- _DOCUMENT SEGMENT_:
Also, if you have a background in C or GLSL, then rather than read a formal document about this language, it's more efficient to just tell you about the parts that are different, so you can go "huh" or "eww" or whatever.

This is all up in the air, and some of this is already planned to change in some ways based on feedback.

The feedback megathread is over here.

Here's the current smashed-down quickstart document.


SDL Shader Language (SDLSL) Quickstart

In lieu of more formal documentation, here's a quickstart guide to the shader language syntax.

If you've written shaders in GLSL, HLSL, or MSL, then a lot of this is going to look and feel familiar. Much of this language is "C like" with a few differences that we'll highlight here.

First things first.

This is all in flux right now, so check back for changes.

The compiler API takes a "profile" identifier when parsing code; once this locks down to a 1.0 syntax, the tools will always support it, even if we go in a different direction for 2.0, etc, as the 1.0 profile will continue to remain as an option.

"function" and "var" keywords

Let's get the biggest not-C thing out of the way first: functions are prefaced with a function keyword, and variables are prefixed with var. This is probably repulsive to you if you love C++ or GLSL, but maybe not a big deal if you love Rust or WebGPU.

function float myfunction(float x)
{
    var float y = x * 4.0;
    return y;
}

Everything is case sensitive.

Like C, you can't say "MyFunction" to call "myfunction"

There is a preprocessor.

This isn't dramatic; it works as closely to a standard C preprocessor as possible; #define, #include, #if and #ifdef, etc.

Include files are intended to use '/' as a path separator on all platforms. If other things happen to work, it's an accident and might become failures at a later time. Always use '/'. This is good policy in C, too.

In the included command line tool, including an absolute path (#include "/dev/urandom"), or something with a ".." path, will fail. This is actually an option that can be set if calling the library's API, so if for some reason you want this, you can enable it. But you probably shouldn't.

Whitespace is (mostly) up to you.

Same C rules: whitespace doesn't matter, except for a few pieces of the preprocessor being line-oriented in the same way as C. Nothing should be surprising here to C developers. We don't care where you put your braces, or if you use tabs or spaces, or how many, or if you use any at all.

- _THE TASKS_:
• A. According to the shader language quickstart, which path separator should include files use?
• B. Continue the shader language quickstart from where it stops.
The entries after the shader language quickstart aren't needed for either task.

- _INFORMATION SHOWN_:
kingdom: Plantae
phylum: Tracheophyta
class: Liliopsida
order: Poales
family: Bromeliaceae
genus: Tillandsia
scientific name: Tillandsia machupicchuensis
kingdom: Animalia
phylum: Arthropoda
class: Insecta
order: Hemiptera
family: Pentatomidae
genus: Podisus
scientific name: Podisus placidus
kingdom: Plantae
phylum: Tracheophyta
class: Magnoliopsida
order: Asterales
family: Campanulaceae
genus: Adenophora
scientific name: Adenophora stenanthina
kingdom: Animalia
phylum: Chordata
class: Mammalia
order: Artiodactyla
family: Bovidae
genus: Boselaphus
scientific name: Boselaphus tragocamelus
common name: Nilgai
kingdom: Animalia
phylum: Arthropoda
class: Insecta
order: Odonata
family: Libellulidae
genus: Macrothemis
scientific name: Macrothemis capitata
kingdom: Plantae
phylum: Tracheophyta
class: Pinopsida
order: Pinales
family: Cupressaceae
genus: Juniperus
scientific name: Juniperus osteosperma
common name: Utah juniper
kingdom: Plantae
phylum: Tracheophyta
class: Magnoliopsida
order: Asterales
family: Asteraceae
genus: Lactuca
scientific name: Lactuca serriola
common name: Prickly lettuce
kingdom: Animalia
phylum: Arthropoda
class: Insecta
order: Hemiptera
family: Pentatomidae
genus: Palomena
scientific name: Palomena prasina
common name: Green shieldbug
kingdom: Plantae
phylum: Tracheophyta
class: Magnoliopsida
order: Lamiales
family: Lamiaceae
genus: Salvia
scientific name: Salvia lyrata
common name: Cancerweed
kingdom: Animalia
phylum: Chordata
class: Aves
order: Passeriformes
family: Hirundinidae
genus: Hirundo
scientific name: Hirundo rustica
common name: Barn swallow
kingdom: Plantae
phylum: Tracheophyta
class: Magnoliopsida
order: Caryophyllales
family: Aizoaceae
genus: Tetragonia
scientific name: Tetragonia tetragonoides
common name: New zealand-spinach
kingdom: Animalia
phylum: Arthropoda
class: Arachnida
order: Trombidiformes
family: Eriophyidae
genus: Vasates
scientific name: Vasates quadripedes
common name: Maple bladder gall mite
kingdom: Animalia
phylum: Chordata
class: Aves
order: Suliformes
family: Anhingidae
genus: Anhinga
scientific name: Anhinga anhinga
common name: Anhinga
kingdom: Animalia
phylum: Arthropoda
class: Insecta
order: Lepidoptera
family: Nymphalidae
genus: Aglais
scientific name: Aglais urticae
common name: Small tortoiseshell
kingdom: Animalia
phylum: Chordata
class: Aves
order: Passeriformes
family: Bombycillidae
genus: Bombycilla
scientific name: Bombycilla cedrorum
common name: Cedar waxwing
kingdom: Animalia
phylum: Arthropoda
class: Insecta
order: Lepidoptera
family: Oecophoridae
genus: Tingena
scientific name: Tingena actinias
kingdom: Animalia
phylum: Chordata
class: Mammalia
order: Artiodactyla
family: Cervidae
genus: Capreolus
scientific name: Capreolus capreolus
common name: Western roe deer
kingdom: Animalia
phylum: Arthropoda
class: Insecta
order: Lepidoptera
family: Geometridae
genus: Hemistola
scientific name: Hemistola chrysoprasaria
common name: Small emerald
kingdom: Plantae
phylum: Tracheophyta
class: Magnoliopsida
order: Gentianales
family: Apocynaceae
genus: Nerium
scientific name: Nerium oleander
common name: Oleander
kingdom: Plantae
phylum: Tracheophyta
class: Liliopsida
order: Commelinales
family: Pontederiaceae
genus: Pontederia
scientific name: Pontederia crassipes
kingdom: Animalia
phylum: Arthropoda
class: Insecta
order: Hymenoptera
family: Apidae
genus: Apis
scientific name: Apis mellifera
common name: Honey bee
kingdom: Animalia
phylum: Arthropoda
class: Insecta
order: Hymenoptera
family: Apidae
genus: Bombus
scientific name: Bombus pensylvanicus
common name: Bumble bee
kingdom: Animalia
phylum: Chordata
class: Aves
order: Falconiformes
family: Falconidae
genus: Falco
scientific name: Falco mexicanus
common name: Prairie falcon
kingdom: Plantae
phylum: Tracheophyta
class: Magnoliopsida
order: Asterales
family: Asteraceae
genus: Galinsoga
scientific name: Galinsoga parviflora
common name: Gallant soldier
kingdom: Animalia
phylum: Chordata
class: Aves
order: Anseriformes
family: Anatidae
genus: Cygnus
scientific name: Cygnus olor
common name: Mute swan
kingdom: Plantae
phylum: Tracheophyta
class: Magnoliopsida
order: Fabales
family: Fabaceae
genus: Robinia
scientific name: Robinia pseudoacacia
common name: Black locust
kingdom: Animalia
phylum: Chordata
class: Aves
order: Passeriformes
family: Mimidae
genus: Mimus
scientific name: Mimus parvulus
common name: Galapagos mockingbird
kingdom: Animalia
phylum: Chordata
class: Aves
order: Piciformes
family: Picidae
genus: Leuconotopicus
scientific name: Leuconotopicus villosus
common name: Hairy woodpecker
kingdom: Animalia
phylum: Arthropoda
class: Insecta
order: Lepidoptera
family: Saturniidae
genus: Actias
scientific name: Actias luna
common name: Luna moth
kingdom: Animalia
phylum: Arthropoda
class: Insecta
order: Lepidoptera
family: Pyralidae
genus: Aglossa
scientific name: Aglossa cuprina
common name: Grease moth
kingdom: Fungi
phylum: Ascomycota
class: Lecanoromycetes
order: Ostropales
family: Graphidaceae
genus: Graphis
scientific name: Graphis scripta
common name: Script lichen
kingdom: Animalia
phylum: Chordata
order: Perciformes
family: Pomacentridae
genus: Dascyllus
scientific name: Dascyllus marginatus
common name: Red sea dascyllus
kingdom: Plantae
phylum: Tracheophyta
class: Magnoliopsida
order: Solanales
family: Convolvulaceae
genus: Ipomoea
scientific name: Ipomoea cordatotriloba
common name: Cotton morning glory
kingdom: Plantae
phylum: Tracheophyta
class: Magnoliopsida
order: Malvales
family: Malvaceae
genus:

- _RESPONSES PER TASK_:
• A. '/' on all platforms.

• B.
Both kinds of comments are allowed.

Both /* inline comments */ and // comments to the end of the line work.

Statements end with a semicolon, statement blocks are wrapped in braces.

This is just like C. Nothing surprising.

Flow control statements must use braces.

This is not like C. You can't do this...

if (x == 1)
    do_something();   // this won't compile, it _must_ be wrapped in braces!

...which means you--thankfully--can't do this...

if (x == 1);   // uhoh, in C, that accidental semicolon means do_something always runs!
    do_something();

...so you have to wrap this in braces...

if (x == 1) {
    do_something();
}

This is just about removing a footgun from C semantics.

Flow control statements don't need parentheses.

If you love them, you can use them, but they aren't required:

if x == 1 {   // this compiles! We can parse this because we require braces!
    do_something();
}

if (x == 1) {}  // this compiles, too, so you can ignore all this if you want.

Most C operators match.

The things you'd expect, like + and / and stuff are all there.

There isn't a comma operator (beyond separating function call arguments, etc), as this generally just causes subtle bugs.

Vectors are floatX, not vecX.

This works like HLSL, not GLSL; vectors and matrices use the datatype followed by the dimensions.

  • int3
  • float4x4

There is no ivec4 or whatnot; it's int4 instead.

Vectors can be dereferenced like an array or with the usual shader swizzles:

var float4 f;
f.x = 1.0;  // you can set individual components.
// A literal index out of bounds will be caught by the compiler.
// A variable index out of bounds is undefined behaviour, so don't do that.
f[2] = 5.0;   // this sets f.z to 5.0.

There is a "bool" datatype, and a "half" datatype.

The half datatype is a 16-bit float, and there is no native C equivalent. On platforms where it isn't available, we'll use the closest precision (probably 32-bit float) internally. There is not (currently) a "double" type. On some platforms, half might be more efficient, but be careful about how little space 16-bits gives you to work with. If in doubt, use "float" instead.

bool is just true or false. Integers do not treat non-zero as true since there's an actual bool datatype.

Float literals don't end with 'f'.

If you want to say 5.0, then say it. There isn't a 5.0f, this is a syntax error. Since there's no implicit casting, the compiler can figure out that a float literal is meant to be a half or float or double or whatever without the 'f' qualifier.

There are no pointers.

This is not shocking in a shader language, but there aren't pointers at all, let alone pointer manipulation.

There are arrays, and you can pass variables by reference to functions.

There are no line labels or goto statements.

You weren't using these anyhow...right?! You can't make arbitrary jumps around the code.

There is no switch statement.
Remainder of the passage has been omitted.